Quietness is one of the ways of preparing ourselves to talk with God. But there’s another one.
I have a friend who prays and prays and prays. And then he said to me one day, “I’m not praying anymore.” I said, “Why not?” He said, “Because everything I ask for I never get.”
And I said to him, “Well, are you ever quiet when you pray?” He said, “No, I say all the prayers and I keep saying would you help me this and that and all the rest of it.”
And I said, “Well, you’ve got to give God maybe a chance to… Maybe if you just kept quiet for a minute, He might be able to talk back to you and then you would understand that prayer is not just a one-way conversation (give me this and give me that, take care of me and all the rest of it).
“You must listen for the silence of God and He will invade you. And He will take hold of you in the depths of places that you could not believe because you were too busy haggling and talking with God.”
I’ll tell you a lovely… you’ve probably heard this before, but I’m going to tell it anyhow. I’ll end with this, my favourite story. It’s a true story and it’s a story about what I think is the essence of prayer for two reasons. It involves two people together. The story goes like this…
There was a lady who had a little boy and they lived next to an old man. And the old man fell upon a very, very difficult time because his wife had died. And when they looked out the window, the lady said to her little boy, “Now, I don’t want you to bother Mr So-and-so, because he’s had an awful time. His wife has just died. Now you just leave him alone.”

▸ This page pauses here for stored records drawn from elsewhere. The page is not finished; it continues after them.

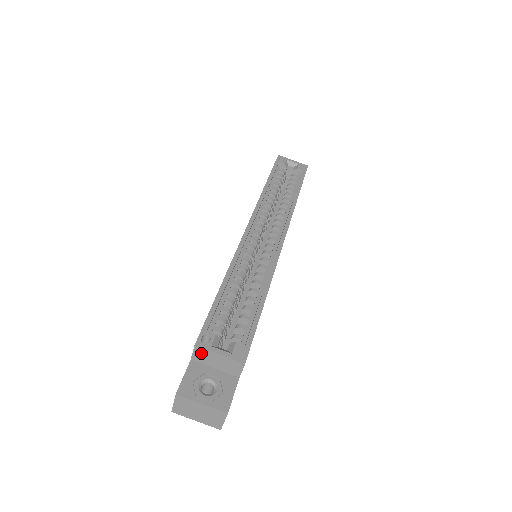
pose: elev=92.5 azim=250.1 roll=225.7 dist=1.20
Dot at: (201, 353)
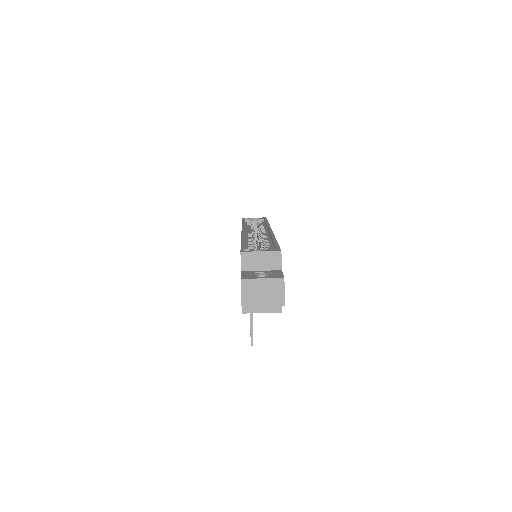
Dot at: (247, 258)
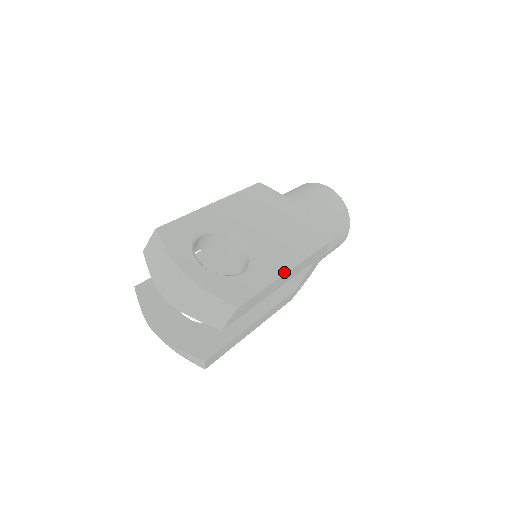
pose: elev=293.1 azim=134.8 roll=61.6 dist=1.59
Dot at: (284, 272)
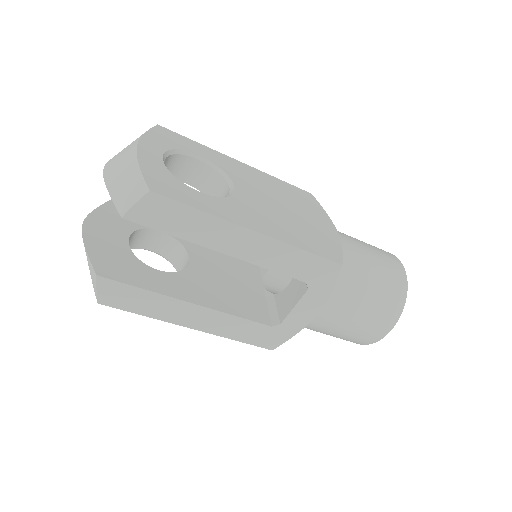
Dot at: (247, 226)
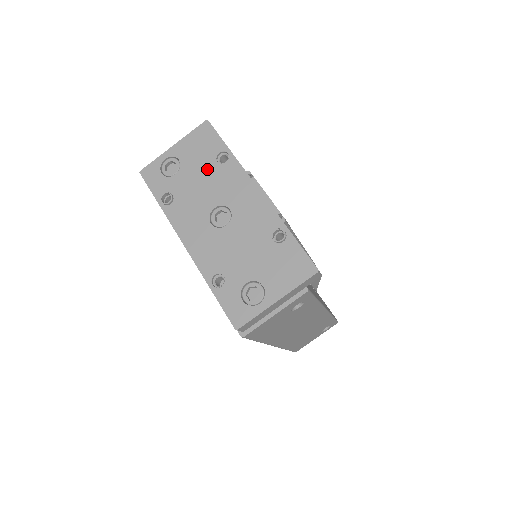
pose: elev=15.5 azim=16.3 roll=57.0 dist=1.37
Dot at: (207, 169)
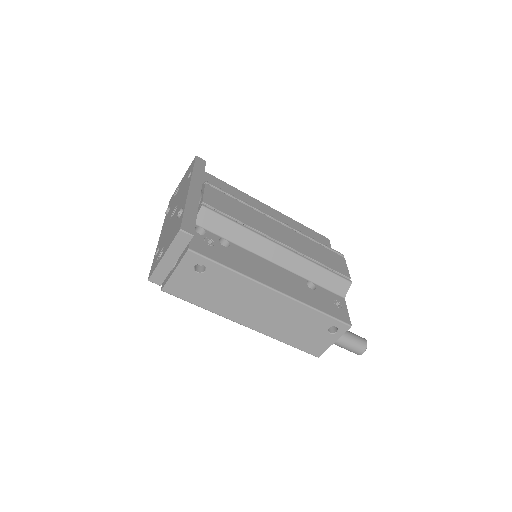
Dot at: (183, 185)
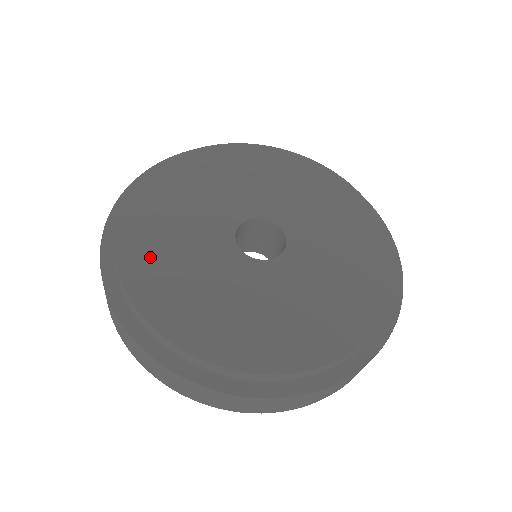
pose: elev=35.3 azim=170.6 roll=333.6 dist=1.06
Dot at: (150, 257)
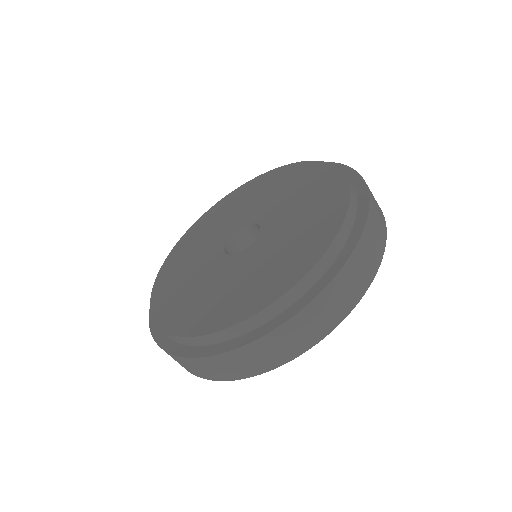
Dot at: (193, 238)
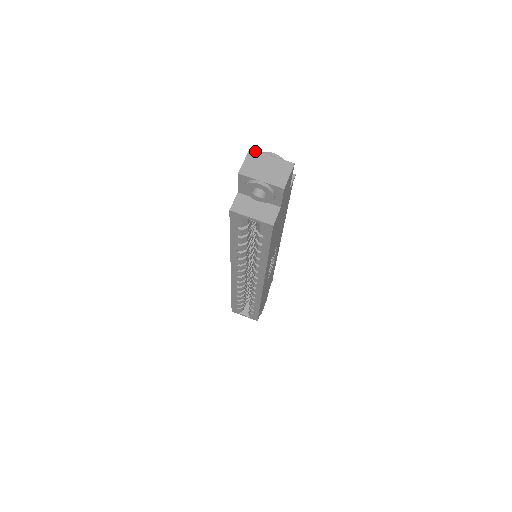
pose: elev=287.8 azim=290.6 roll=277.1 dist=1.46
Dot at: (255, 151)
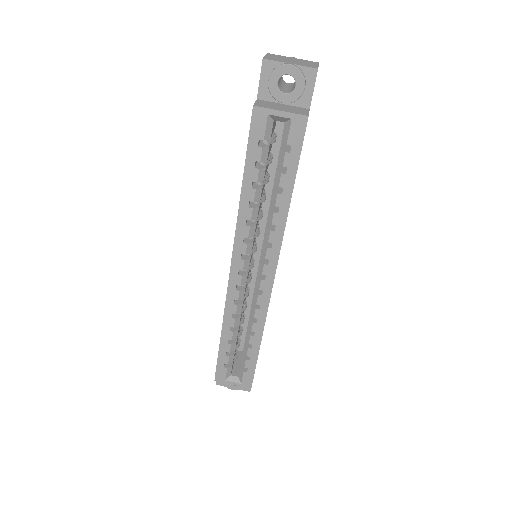
Dot at: (274, 54)
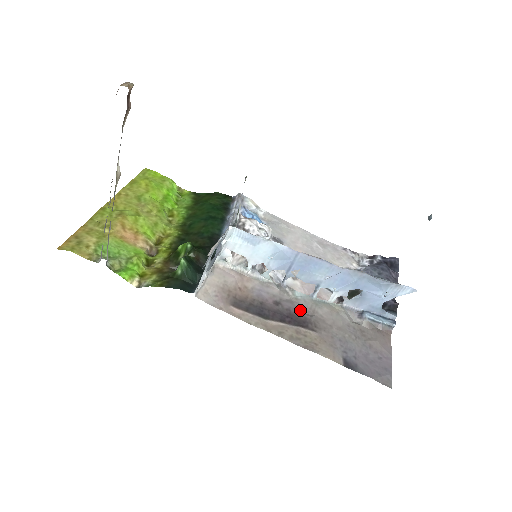
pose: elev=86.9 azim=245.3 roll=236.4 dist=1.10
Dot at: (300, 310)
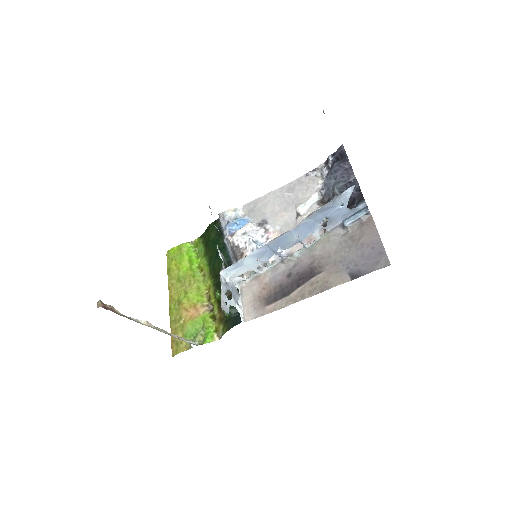
Dot at: (305, 265)
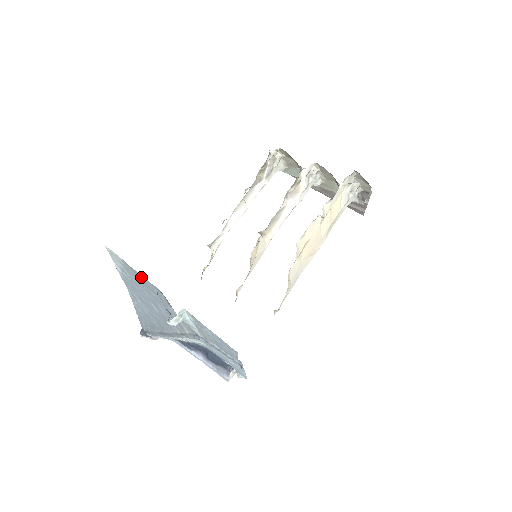
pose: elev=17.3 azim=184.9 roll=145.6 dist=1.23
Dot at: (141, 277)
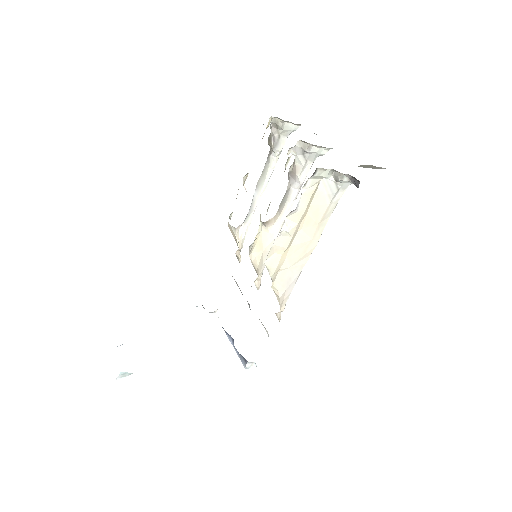
Dot at: occluded
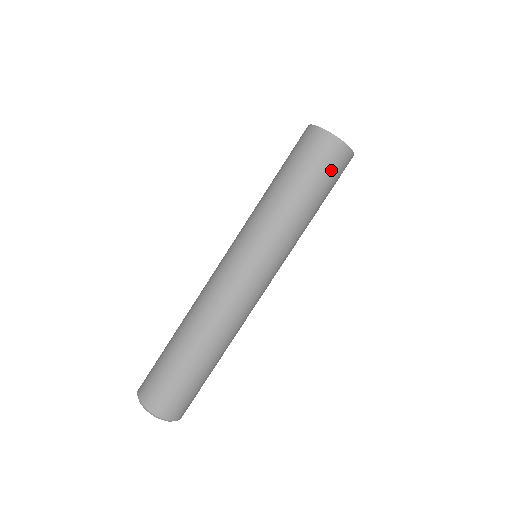
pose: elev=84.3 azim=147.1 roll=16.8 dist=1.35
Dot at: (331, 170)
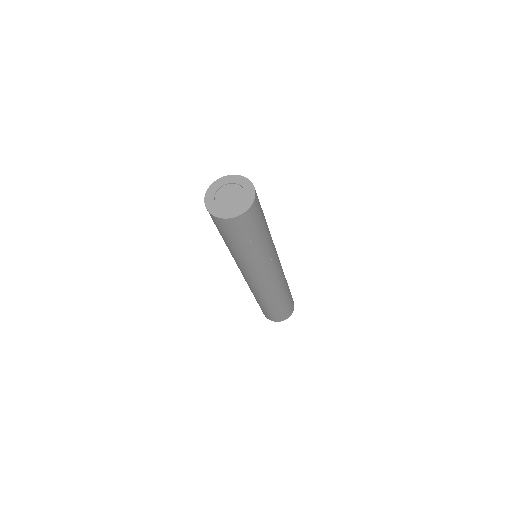
Dot at: (241, 231)
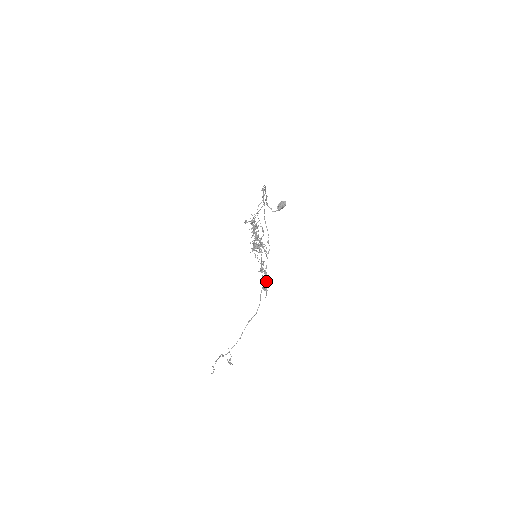
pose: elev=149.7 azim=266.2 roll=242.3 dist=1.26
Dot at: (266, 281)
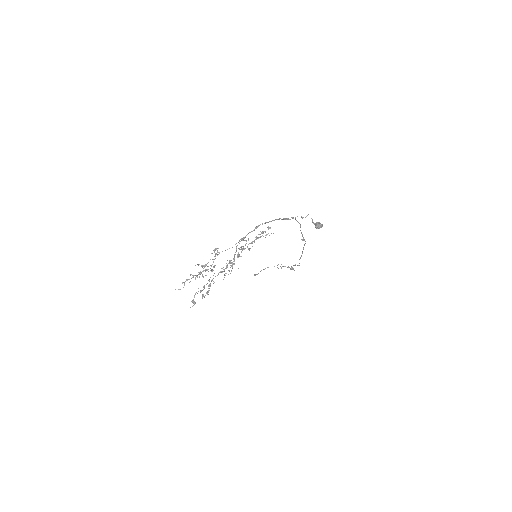
Dot at: (204, 296)
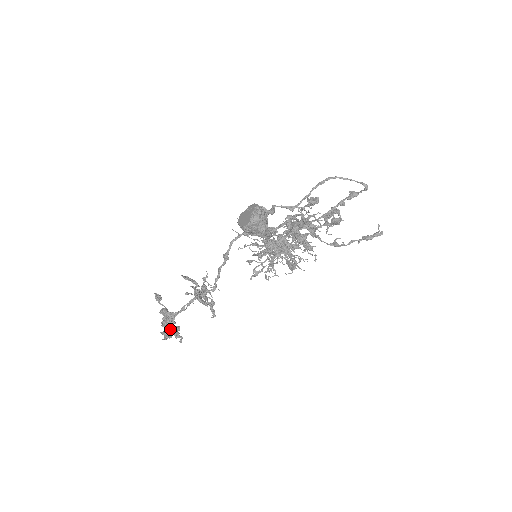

And he was sitting in a chair out in his backyard. And, of course, every day he used to sit there reading his paper. But the boy looked out the window and he saw that the old man, that the paper had fallen out of his lap and he couldn’t see it, and he felt very sad.
And his mother said, “Now you just leave him alone. He needs to be quiet.”
So the little boy, of course, was let to go into his own backyard and, as soon as he gets in the backyard, his mother goes into the kitchen. He runs all the way up his driveway and around into the old man’s driveway and he runs into the backyard and he sees the man and he picks up the paper and he jumps into the man’s lap.
And his mother comes out on the other side and she looks over and she sees there’s her son, who she’d told not to go near him, is sitting in the old man’s lap. And she gets very angry. And she waits and waits and waits.
And he sits there for about a half hour. And, finally, he climbs down, puts the paper on the old man’s lap and walks all the way back up the old man’s driveway across and down to his driveway.
And the mother just couldn’t wait to get him, and she took him by the ear and she said, “What have you done? I told you to leave him alone. Leave him alone. What did you say to him?”
And he said, “I didn’t say anything. I was just helping him cry.”
This is prayer — quiet, no big parades, not a lot of jumbled jargon. It’s just the love of the child for the old man and the old man for the child. And that is what prayer is, because it’s lifting up your mind and your heart to God, together with someone you love.